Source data

-- Opening Marker --

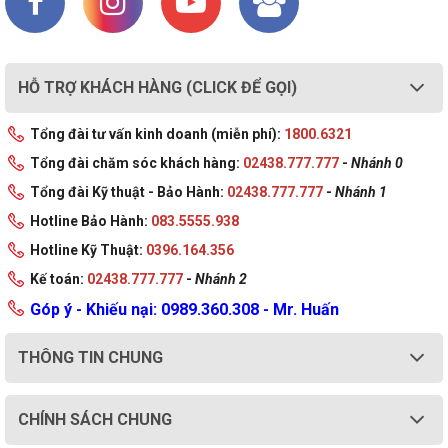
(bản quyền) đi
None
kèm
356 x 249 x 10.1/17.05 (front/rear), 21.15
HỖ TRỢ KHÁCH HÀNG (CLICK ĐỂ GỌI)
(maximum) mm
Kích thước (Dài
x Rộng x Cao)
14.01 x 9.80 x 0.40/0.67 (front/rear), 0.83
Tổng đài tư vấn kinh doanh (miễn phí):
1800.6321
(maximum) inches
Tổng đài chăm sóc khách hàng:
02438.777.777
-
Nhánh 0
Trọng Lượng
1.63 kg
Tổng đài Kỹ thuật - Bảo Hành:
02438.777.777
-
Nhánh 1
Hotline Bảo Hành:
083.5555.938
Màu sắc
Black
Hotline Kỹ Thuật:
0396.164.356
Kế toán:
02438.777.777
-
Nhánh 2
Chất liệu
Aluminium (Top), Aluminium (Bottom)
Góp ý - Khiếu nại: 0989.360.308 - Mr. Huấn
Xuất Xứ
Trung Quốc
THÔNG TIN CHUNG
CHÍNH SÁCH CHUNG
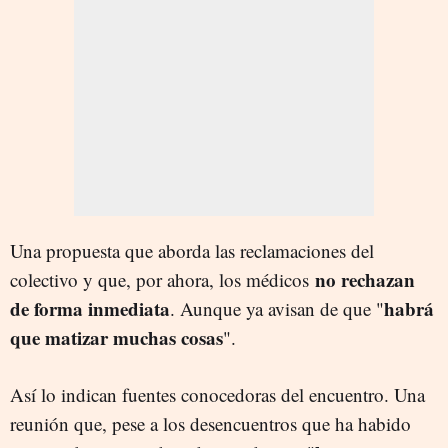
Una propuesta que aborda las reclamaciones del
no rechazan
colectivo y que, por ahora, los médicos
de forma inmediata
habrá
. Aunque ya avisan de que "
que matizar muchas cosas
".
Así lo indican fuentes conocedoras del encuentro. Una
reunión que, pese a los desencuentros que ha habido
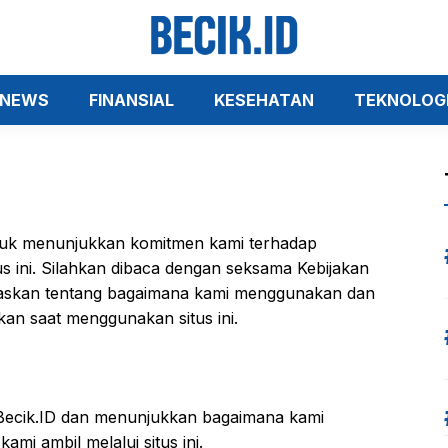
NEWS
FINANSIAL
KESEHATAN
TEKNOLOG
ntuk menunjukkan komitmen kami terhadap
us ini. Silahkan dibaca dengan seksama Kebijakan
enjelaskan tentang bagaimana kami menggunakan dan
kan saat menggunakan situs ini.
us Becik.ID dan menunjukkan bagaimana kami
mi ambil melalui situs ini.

-- Closing Marker --
-- Opening Marker --

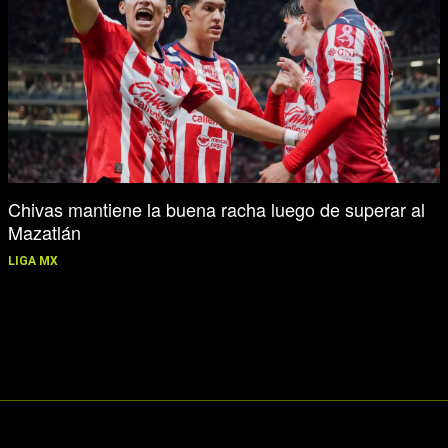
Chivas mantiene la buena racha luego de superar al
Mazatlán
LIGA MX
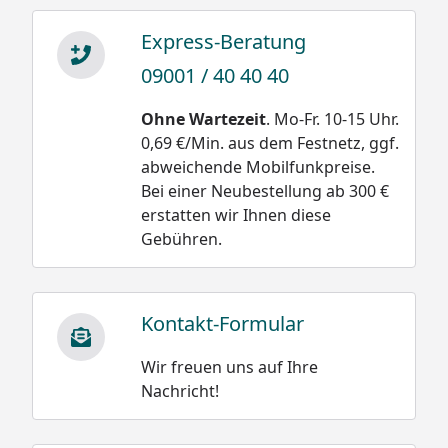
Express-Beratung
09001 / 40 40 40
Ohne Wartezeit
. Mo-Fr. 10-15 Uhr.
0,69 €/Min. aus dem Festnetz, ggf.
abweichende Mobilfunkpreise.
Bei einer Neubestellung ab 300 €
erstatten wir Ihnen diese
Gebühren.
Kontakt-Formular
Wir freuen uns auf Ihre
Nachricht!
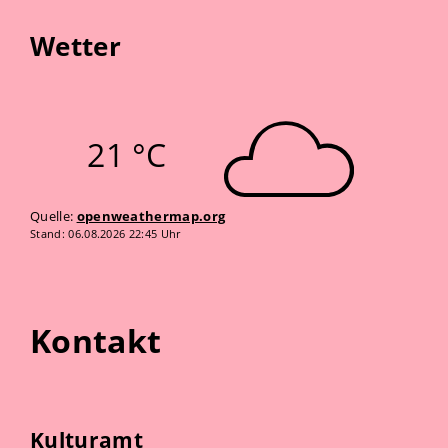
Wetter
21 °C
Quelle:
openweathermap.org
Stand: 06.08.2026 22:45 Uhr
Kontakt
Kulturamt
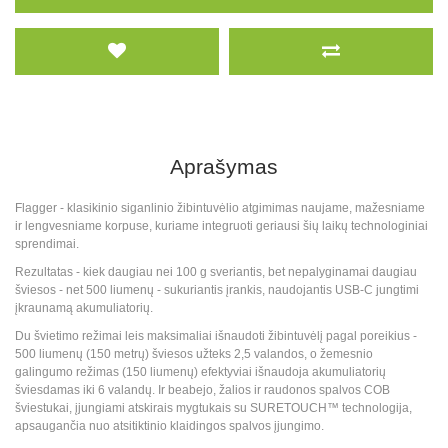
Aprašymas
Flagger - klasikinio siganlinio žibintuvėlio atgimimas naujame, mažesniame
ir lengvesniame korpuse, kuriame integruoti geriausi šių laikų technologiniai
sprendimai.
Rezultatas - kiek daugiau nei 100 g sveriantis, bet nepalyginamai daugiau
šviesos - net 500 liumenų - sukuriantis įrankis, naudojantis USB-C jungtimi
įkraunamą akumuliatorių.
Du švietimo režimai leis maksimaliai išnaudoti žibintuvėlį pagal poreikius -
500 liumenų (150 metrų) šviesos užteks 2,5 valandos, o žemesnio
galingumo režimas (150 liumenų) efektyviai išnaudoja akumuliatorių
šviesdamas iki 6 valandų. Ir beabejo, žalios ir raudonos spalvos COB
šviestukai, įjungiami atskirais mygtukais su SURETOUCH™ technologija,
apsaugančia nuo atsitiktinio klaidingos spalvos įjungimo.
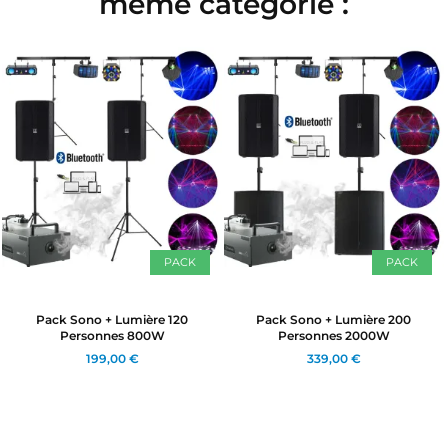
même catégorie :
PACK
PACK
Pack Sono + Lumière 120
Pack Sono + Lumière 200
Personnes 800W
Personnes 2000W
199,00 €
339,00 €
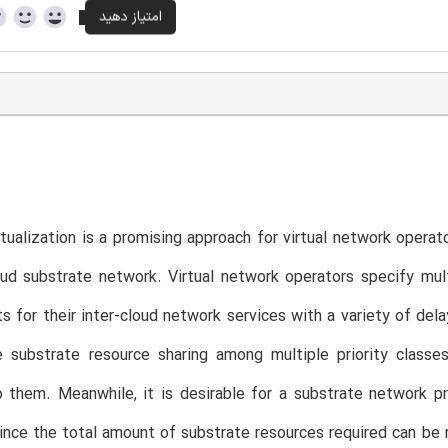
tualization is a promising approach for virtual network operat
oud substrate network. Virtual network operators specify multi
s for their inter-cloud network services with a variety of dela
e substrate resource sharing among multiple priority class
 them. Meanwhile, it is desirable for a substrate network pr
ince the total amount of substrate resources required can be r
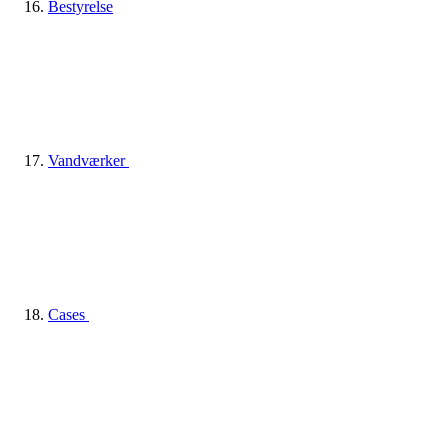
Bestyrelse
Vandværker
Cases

-- Closing Marker --
-- Opening Marker --

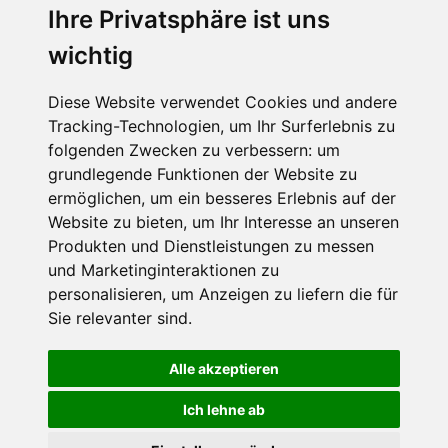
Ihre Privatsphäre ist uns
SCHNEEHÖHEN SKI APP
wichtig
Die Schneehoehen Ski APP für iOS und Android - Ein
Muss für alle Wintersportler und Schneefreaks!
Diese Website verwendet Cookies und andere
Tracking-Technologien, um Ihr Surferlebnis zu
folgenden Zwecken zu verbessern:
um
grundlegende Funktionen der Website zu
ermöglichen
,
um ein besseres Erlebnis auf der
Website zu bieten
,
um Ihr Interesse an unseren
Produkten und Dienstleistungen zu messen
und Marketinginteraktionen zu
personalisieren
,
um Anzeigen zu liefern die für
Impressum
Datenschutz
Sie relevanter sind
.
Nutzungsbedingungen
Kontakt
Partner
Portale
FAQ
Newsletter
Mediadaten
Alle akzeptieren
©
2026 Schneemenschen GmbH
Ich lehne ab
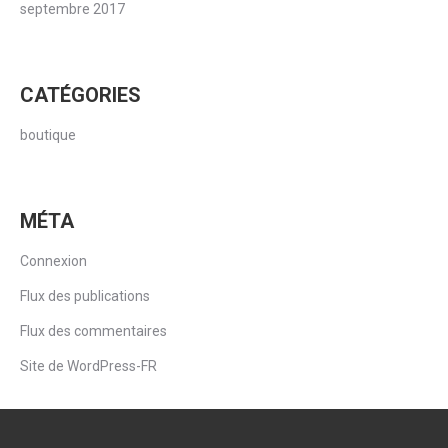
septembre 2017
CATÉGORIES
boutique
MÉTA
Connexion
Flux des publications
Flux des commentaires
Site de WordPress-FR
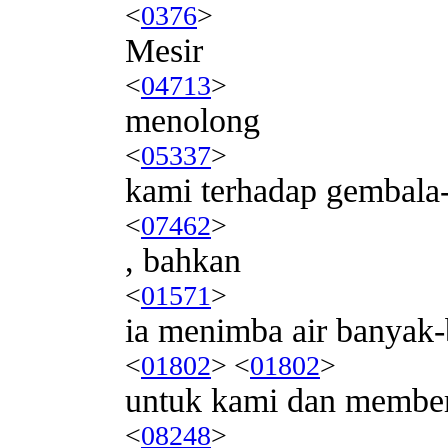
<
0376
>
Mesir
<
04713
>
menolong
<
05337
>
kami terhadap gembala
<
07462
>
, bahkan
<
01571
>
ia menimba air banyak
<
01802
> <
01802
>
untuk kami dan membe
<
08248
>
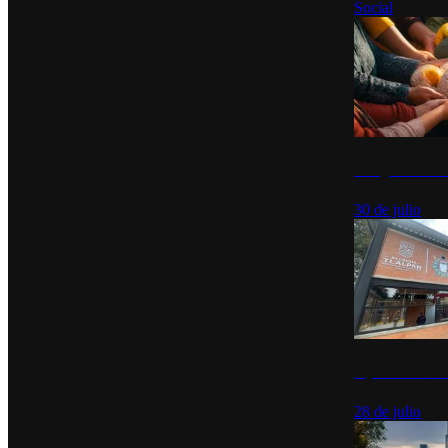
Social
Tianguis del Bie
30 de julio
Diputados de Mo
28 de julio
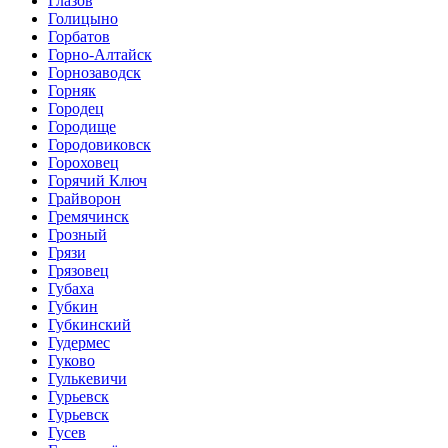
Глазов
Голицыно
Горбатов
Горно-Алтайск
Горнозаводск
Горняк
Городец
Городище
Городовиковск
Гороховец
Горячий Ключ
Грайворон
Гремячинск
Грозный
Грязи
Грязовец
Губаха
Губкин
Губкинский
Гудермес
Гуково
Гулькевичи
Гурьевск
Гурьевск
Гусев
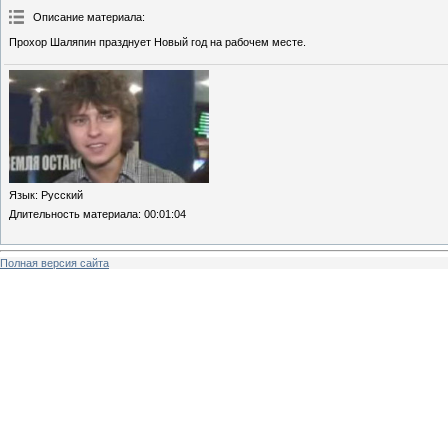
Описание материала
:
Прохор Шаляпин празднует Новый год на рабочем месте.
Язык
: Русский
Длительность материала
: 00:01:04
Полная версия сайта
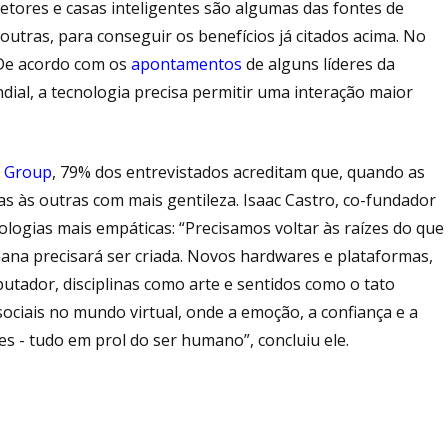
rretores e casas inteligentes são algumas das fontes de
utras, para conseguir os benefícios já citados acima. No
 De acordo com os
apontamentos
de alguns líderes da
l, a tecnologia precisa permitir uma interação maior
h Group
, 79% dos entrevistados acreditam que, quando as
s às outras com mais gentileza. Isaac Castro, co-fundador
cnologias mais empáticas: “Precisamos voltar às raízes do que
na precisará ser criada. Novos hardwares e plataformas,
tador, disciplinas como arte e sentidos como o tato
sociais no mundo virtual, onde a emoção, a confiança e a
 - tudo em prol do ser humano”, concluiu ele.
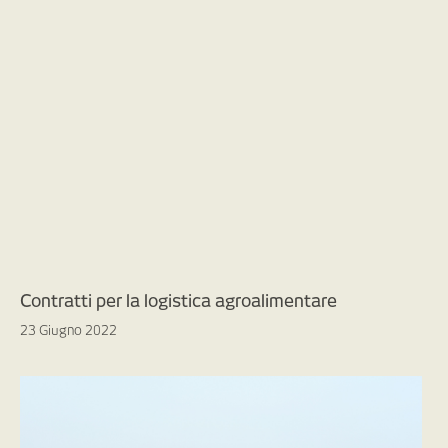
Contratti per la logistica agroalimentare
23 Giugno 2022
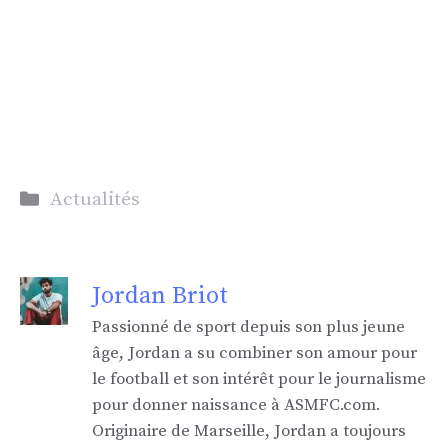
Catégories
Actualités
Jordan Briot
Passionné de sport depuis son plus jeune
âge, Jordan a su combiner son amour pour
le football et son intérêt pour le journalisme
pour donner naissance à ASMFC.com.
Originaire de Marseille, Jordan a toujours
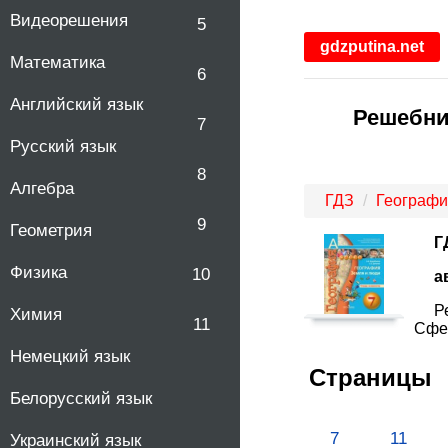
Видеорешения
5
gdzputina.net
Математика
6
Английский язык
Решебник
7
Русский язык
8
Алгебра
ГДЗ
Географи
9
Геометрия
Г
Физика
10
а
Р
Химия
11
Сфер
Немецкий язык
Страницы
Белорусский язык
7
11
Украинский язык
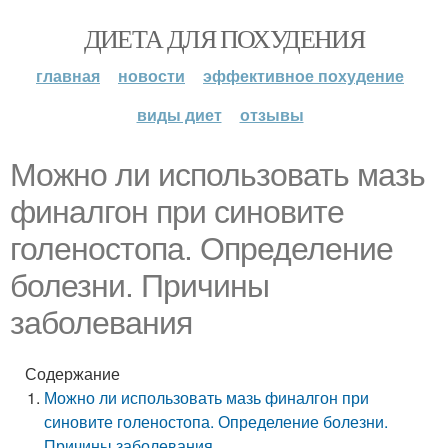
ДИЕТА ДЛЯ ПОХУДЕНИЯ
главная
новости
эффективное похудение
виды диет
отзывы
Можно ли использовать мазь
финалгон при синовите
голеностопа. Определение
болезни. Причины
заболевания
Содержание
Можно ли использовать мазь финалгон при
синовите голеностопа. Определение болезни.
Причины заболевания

-- Closing Marker --

**GOAL OF THE EXERCISE**.
Starting at the line above that contains "Flagger - klasikinio", write out each line exactly until the line that contains "apsaugančia nuo atsitiktinio" has been written, and stop there.

**EXERCISE ANSWER**.
Flagger - klasikinio siganlinio žibintuvėlio atgimimas naujame, mažesniame
ir lengvesniame korpuse, kuriame integruoti geriausi šių laikų technologiniai
sprendimai.
Rezultatas - kiek daugiau nei 100 g sveriantis, bet nepalyginamai daugiau
šviesos - net 500 liumenų - sukuriantis įrankis, naudojantis USB-C jungtimi
įkraunamą akumuliatorių.
Du švietimo režimai leis maksimaliai išnaudoti žibintuvėlį pagal poreikius -
500 liumenų (150 metrų) šviesos užteks 2,5 valandos, o žemesnio
galingumo režimas (150 liumenų) efektyviai išnaudoja akumuliatorių
šviesdamas iki 6 valandų. Ir beabejo, žalios ir raudonos spalvos COB
šviestukai, įjungiami atskirais mygtukais su SURETOUCH™ technologija,
apsaugančia nuo atsitiktinio klaidingos spalvos įjungimo.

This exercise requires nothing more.